This Memorial Day, it is natural to think about D-Day. The 75th anniversary of the largest sea and air invasion takes place in two weeks. That day left thousands of American servicemen killed and wounded, hundreds of which were Italian Americans. Ugo Giannini was there and survived the great invasion. Afterwards, he never talked about the war, but it lived in him from the moment he landed on Omaha Beach. It poured out in his art, but was not discovered until after he passed away in 1993.
The most well-known images of D-Day were photos printed in Life Magazine, but it was the recreation of the first wave of the invasion, depicted in the film “Saving Private Ryan” that brought some semblance of understanding of the carnage to those who were not there.
The only known drawings of D-Day were made by Ugo Giannini. That they survived is remarkable. Born in Newark, New Jersey in 1919, the son of a tailor and an opera singer, Giannini studied at the Newark School of Fine and Industrial Arts and the National Academy of Design in New York.
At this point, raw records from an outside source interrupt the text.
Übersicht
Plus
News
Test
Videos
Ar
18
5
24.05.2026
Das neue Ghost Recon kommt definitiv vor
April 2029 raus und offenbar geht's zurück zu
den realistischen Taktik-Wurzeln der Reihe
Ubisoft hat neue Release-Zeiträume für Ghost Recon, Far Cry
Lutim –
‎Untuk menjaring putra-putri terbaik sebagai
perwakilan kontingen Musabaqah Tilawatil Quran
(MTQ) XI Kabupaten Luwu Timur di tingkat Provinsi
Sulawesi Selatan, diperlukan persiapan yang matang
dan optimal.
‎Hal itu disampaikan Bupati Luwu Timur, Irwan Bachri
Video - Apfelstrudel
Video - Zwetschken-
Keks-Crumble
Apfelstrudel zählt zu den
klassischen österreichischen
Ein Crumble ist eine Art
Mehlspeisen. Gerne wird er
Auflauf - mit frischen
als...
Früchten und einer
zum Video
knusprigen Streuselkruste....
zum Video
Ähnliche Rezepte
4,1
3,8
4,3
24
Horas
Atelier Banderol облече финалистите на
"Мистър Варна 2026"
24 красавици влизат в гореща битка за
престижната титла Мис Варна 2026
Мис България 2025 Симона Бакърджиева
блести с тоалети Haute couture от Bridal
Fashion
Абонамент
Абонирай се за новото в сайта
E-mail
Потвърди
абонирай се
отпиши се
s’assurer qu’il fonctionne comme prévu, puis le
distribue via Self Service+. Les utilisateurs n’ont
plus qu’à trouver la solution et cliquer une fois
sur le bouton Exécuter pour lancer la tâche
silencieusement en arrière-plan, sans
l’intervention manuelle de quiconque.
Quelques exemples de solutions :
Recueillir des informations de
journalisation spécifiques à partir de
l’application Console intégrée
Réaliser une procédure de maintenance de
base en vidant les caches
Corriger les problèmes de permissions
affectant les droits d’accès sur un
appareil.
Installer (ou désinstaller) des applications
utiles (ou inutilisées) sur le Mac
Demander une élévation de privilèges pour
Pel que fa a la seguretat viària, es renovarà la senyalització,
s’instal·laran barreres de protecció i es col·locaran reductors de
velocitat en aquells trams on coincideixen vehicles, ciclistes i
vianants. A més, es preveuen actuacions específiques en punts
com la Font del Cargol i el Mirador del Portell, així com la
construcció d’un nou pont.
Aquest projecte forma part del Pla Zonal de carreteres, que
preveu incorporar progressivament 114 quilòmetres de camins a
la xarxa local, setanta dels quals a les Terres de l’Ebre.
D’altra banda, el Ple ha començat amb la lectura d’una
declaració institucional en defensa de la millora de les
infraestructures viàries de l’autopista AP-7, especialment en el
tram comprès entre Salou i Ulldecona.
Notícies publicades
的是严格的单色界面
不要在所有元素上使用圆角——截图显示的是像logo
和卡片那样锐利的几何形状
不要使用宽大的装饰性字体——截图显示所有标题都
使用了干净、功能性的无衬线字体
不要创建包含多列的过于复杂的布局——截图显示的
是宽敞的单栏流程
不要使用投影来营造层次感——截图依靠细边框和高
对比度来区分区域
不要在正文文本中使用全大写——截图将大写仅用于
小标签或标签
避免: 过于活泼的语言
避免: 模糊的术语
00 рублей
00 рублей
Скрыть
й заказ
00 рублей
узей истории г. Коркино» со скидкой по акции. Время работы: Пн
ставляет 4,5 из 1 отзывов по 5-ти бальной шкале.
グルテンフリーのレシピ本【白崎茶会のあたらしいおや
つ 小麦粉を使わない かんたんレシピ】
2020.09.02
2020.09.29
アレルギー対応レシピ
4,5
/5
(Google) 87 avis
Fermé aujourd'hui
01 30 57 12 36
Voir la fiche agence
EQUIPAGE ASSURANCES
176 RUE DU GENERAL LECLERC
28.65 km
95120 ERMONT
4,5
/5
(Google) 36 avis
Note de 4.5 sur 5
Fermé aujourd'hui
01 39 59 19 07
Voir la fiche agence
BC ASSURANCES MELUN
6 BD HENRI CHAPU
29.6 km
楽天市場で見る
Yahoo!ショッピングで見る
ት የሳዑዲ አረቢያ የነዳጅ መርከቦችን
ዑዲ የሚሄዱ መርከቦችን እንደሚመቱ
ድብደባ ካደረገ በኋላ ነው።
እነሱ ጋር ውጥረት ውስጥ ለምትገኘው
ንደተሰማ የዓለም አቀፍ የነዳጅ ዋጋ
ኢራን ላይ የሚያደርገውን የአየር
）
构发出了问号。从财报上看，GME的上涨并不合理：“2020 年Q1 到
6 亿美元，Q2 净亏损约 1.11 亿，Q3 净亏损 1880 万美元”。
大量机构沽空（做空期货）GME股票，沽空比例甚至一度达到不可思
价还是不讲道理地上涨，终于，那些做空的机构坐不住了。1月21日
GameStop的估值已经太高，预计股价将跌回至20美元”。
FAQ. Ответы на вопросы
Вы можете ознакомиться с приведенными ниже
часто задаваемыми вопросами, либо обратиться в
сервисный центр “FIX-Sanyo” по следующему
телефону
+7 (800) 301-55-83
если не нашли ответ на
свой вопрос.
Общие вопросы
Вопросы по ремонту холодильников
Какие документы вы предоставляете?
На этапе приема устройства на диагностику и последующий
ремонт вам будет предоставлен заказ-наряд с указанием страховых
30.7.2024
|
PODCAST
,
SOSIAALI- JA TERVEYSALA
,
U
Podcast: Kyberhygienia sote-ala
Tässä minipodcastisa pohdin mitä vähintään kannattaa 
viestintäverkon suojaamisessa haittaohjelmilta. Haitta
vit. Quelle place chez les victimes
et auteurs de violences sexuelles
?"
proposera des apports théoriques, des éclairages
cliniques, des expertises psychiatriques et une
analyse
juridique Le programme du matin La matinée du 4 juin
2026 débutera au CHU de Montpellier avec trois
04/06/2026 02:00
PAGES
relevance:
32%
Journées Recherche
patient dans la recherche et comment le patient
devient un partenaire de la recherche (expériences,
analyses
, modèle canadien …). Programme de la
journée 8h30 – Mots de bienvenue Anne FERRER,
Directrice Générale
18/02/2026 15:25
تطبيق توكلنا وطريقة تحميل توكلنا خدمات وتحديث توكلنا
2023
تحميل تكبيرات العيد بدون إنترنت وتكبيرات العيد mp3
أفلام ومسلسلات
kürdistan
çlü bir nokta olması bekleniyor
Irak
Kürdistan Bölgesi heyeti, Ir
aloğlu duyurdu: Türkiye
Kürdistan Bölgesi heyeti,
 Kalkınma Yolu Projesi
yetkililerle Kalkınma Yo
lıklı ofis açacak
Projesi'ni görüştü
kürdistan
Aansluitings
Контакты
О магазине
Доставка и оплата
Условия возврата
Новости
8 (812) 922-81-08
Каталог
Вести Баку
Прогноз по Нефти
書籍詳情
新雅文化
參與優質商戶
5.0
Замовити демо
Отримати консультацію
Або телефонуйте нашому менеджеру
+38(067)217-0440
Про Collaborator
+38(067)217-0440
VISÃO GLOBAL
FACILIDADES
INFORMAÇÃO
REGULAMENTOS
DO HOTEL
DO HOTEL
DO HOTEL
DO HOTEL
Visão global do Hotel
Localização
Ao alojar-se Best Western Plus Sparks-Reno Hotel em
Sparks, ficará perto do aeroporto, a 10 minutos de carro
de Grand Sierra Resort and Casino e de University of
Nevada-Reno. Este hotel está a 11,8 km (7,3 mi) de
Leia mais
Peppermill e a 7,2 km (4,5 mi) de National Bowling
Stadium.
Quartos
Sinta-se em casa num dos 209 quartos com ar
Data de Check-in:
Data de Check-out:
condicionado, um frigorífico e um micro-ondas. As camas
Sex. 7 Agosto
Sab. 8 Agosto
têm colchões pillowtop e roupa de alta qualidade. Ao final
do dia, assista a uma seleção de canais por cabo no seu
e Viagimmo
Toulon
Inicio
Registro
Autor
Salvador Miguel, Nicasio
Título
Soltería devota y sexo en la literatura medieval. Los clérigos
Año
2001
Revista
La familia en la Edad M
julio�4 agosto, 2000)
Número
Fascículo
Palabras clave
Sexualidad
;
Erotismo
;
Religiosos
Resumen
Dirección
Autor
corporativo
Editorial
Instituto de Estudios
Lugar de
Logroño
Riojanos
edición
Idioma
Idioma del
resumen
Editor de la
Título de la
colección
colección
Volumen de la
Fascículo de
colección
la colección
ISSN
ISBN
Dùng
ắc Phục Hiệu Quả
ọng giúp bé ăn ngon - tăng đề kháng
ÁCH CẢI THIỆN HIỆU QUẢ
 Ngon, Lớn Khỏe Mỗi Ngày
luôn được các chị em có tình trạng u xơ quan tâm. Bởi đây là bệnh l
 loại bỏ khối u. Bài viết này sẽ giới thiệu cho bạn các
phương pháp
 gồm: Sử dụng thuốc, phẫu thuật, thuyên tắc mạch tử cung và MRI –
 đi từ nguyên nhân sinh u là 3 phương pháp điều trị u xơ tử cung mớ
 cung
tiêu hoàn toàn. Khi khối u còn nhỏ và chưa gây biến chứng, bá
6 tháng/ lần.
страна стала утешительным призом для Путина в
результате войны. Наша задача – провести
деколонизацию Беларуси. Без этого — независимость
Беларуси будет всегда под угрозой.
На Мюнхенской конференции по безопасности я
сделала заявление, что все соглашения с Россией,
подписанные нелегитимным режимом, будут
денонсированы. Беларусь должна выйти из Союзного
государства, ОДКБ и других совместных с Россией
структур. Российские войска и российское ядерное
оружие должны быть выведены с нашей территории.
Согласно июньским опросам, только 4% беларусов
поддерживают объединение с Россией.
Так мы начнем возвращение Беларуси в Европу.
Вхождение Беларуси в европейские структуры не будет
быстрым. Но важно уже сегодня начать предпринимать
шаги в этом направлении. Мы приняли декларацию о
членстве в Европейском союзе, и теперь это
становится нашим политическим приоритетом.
World War II interrupted his studies. Beginning with the brutal Normandy Invasion, he produced a series of drawings culminating on V-E Day in 1945.
Giannini carried a drawing pad and pencil in his pack and made several frenetic sketches while taking cover from German shelling in a bomb crater. He would advance, take cover again and draw some more. Those first sketches are filled with energy; the urgency and fear are tangible. Drawn in pencil and pen, in a gritty, realistic style, the images show heavily burdened infantrymen trying to stay afloat in the seawater, crawling on the beach or dead among the ruins of a bombed out village. His day two sketches are more detailed and composed, but equally haunting. In one, a soldier looks out from the bluff of Pont du Hoc and sees a stretch of bodies piled on the beach.
Ugo was 25 years-old and in the Military Police on D-Day. His platoon arrived on the shores of France during the first wave. Only six men survived. Giannini wrote, “I retraced my way from the battered remains of Vierville-sur-Mer. I walked slowly dragging my unwilling soul with me and forcing it to inhale the death odor. I was alone, searching for my comrades – 37 men who were hurled ashore yesterday morning (Or was it years ago?)”
In total, Giannini mailed 27 drawings home to his mother in Newark. After the war, he continued his art education and began teaching at Caldwell College. He met his wife, Maxine, a concert pianist, six years after the war. The couple had two children and settled into a suburban life in a historic house in West Orange, New Jersey. Giannini had some success as an abstract artist, but never gave a hint about the images he produced during the war.
As his health declined, he made Maxine promise not to go through his art studio until six months after his passing, a request that she honored. When she finally went into the studio, Maxine found the sketches in folders. Mrs. Giannini later complied a book about the war drawings and letters from the artist titled, “Drawing D-Day: An Artist’s Journey Through War.”